No entanto, o diagnóstico que ele fez perdura e alguns sintomas até se agravaram, ou seja, Coimbra não terá levado propriamente com encontrões, mas talvez (apenas) com uns empurrões. Levou com um Estádio do Euro com os Rolling Stones em cima, mas a Académica está em baixo; levou com uma Capital Nacional da Cultura, mas não ganhou músculo para ser Europeia; levou com um selo da UNESCO em cima da Alta e da Baixa, mas não só não deixou de andar pelas ruas da amargura, como a amargura não larga a RUAS; a cidade inteira levou com Santa Clara-a-Nova em cima às custas da AnoZero, mas agora querem dar o Convento apenas aos que vêm dormir a Coimbra umas noites bem pagas; está a levar com um autocarro obrigado a chamar-se metro, mas ele ainda só transporta atrasos nas obras e troncos de árvores cortadas por dá cá aquela palha; agora está a preparar-se para levar com um comboio de alta velocidade em cima, mas parece que tudo se encaminha para não ser um dos encontrões que o Álvaro dizia que Coimbra precisa, mas apenas mais um empurrão.

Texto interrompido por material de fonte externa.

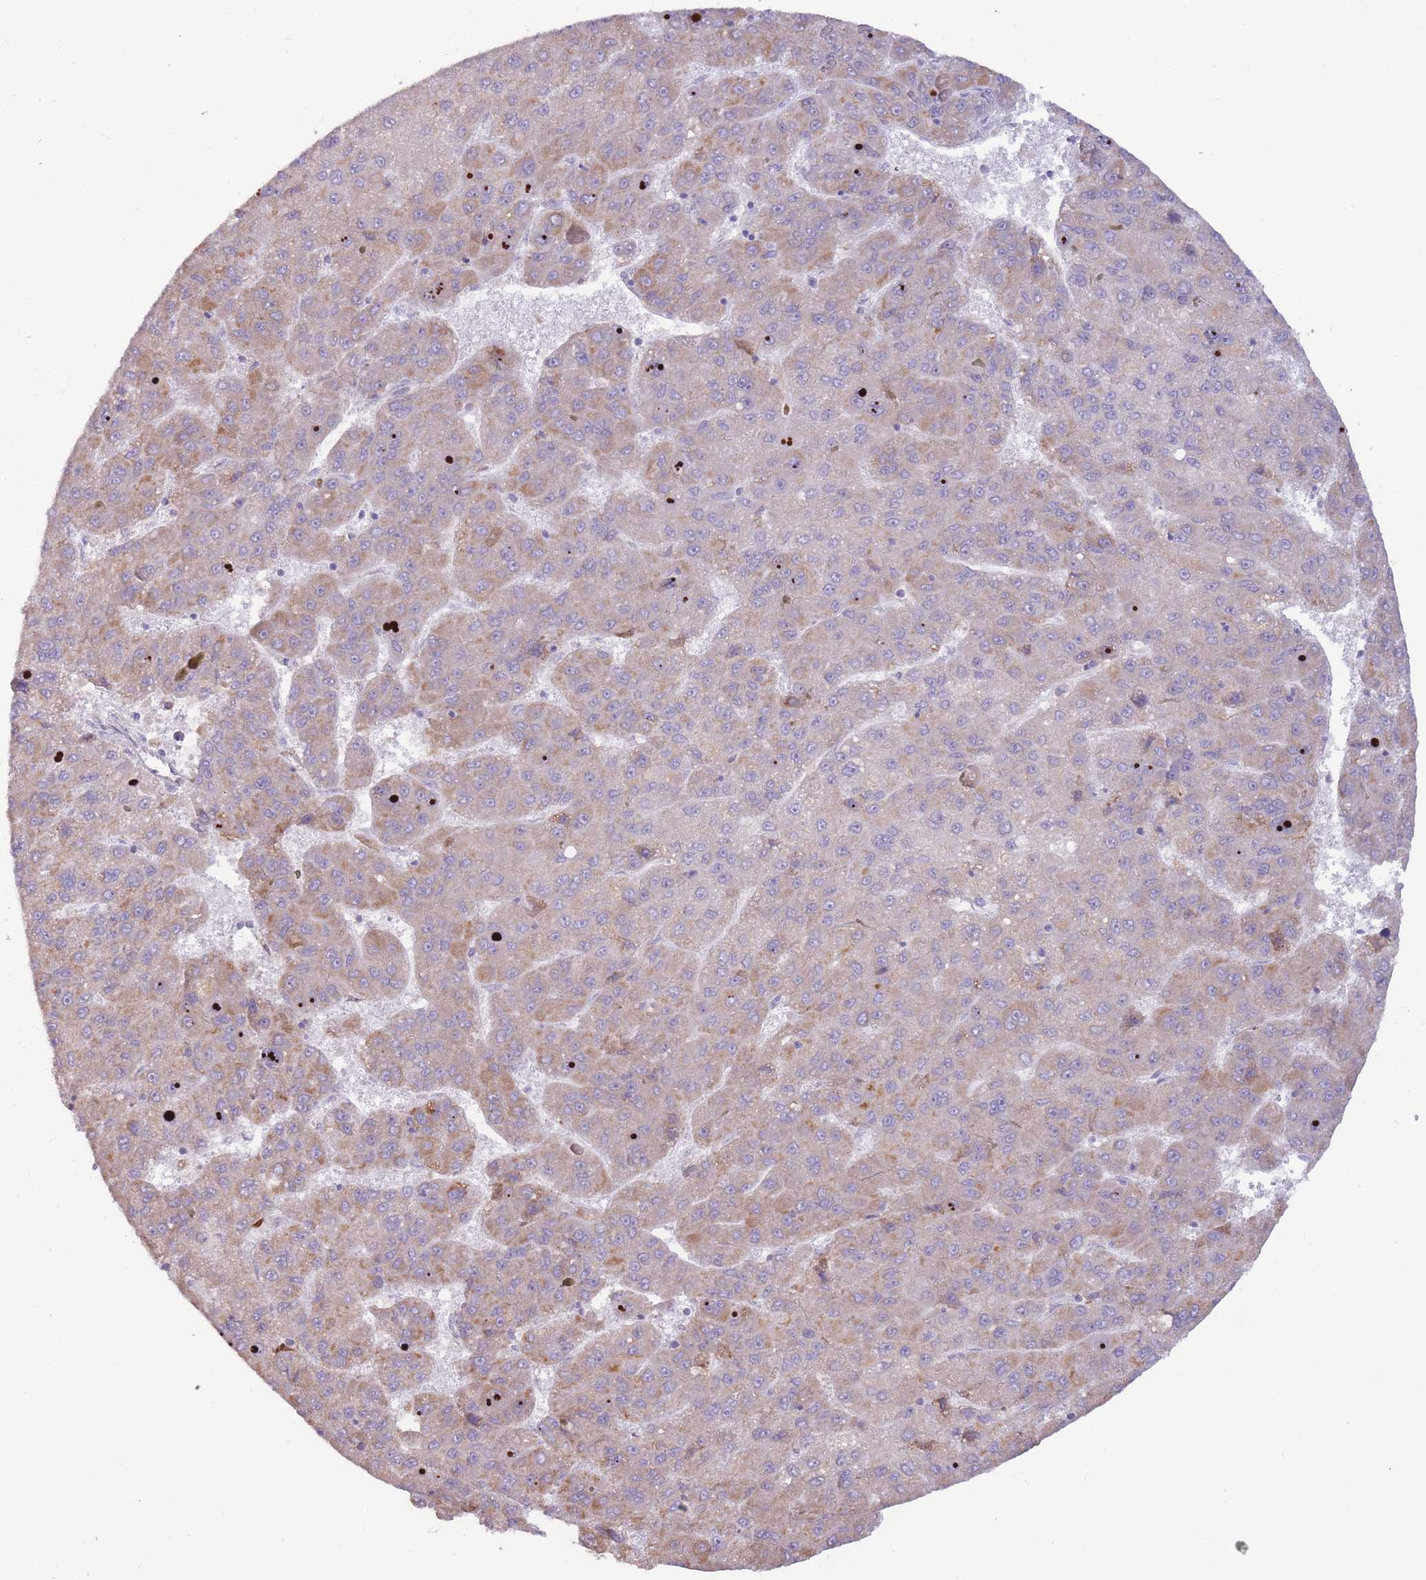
{"staining": {"intensity": "weak", "quantity": ">75%", "location": "cytoplasmic/membranous"}, "tissue": "liver cancer", "cell_type": "Tumor cells", "image_type": "cancer", "snomed": [{"axis": "morphology", "description": "Carcinoma, Hepatocellular, NOS"}, {"axis": "topography", "description": "Liver"}], "caption": "Hepatocellular carcinoma (liver) stained with a protein marker shows weak staining in tumor cells.", "gene": "TRAPPC5", "patient": {"sex": "female", "age": 82}}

De uma maneira ou de outra, é o espaço urbano de Coimbra que regista o resultado desses empurrões e, por isso mesmo, esses resultados perduram. O espaço público, os edifícios, as estradas, as pontes, os viadutos, belos ou horríveis, fazem perdurar os impactos dos empurrões que tem levado.

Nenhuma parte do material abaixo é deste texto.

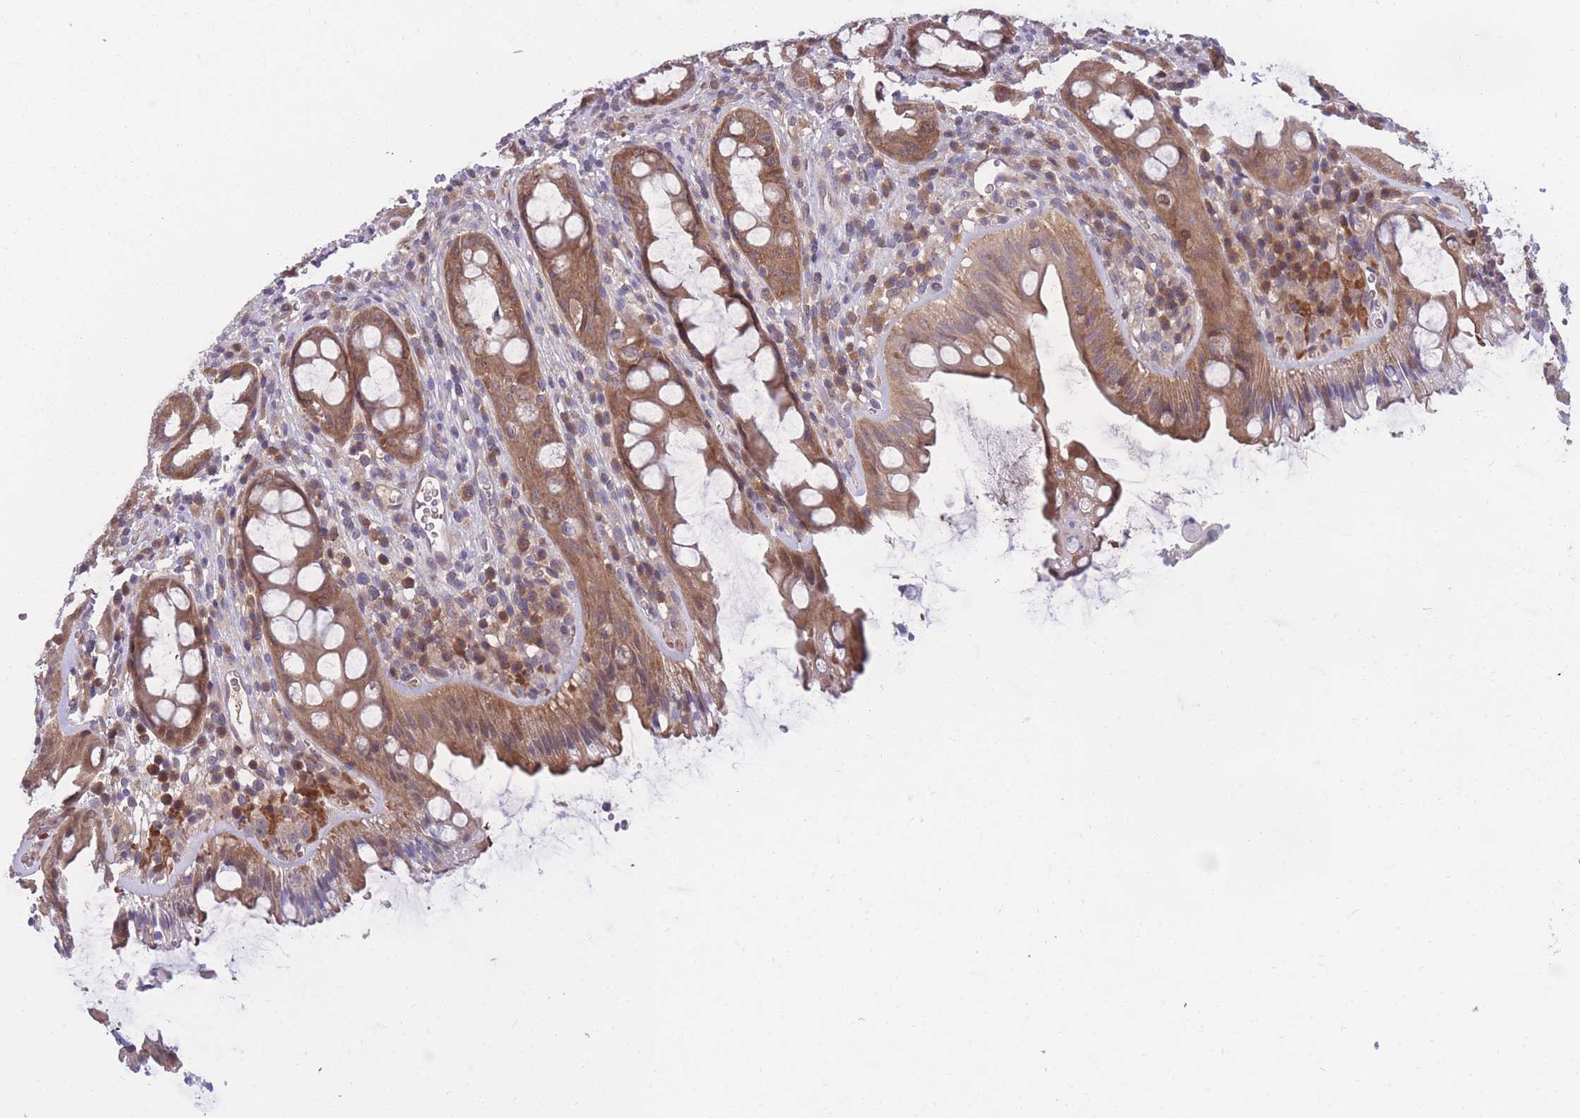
{"staining": {"intensity": "moderate", "quantity": ">75%", "location": "cytoplasmic/membranous"}, "tissue": "rectum", "cell_type": "Glandular cells", "image_type": "normal", "snomed": [{"axis": "morphology", "description": "Normal tissue, NOS"}, {"axis": "topography", "description": "Rectum"}], "caption": "Human rectum stained with a brown dye exhibits moderate cytoplasmic/membranous positive expression in approximately >75% of glandular cells.", "gene": "UBE2NL", "patient": {"sex": "female", "age": 57}}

Por isso: é urgente pensar Coimbra a partir do seu espaço urbano; é urgente fazer com que o espaço urbano não seja o resultado casuístico de encontrões que afinal não passam de empurrões; é urgente que o espaço urbano seja qualificado!
Por isso, é urgente que as pessoas estejam no centro do desenho urbano!
Pois bem, em todos os empurrões com que Coimbra tem levado há pelo menos um denominador comum que importa destacar, pois poderá ser ele que precisa levar com um encontrão para que outros encontrões possam ter lugar: líderes sem sensibilidade para a importância do desenho urbano.
Parece ser uma sentença que Coimbra está a cumprir há décadas. Parece que foi condenada a ter líderes sem sensibilidade para o desenho urbano. Para o desenho e para o desígnio, que são conceitos irmãos, uma vez que numa cidade tudo está relacionado com tudo,
Assim, acreditando que é este o encontrão com que Coimbra tem de levar, há uma urgência maior: não acreditar que esse encontrão advirá do acaso; não acreditar que estamos condenados a ter de esperar ciclos de 4 anos para levar com este encontrão.
É urgente construir(mos) esse líder! É urgente querer-se esse líder!
É urgente termos um líder assim e – como diria a Cátia Oliveira, se ela cantasse Coimbra –, é urgente reinventar o espaço urbano da nossa cidade. É urgente fazermos um caderno de encargos para que os líderes de Coimbra não consigam dizer que os pavimentos dos espaços públicos podem ser de uma cor qualquer, como disse o atual presidente da Câmara Municipal. É urgente fazermos um caderno de encargos para que as milhares de árvores que serão (?) plantadas em Coimbra no próximo ano e meio, não sejam reduzidas a números, mas ampliadas pela beleza que poderão criar no espaço urbano. É urgente fazermos um caderno de encargos para que o espaço urbano do centro de Coimbra seja para as pessoas e não para os automóveis. Menos ainda para os automóveis que não querem vir para o centro da cidade, mas apenas pretendem atravessá-lo.
É urgente fazer estes cadernos de encargos para Coimbra, para que aqueles que querem ser seus líderes não precisem de pensar muito, mas apenas executá-los.
Sem um encontrão destes, arriscamo-nos a que o Álvaro Domingues possa republicar o texto que publicou há 23 anos.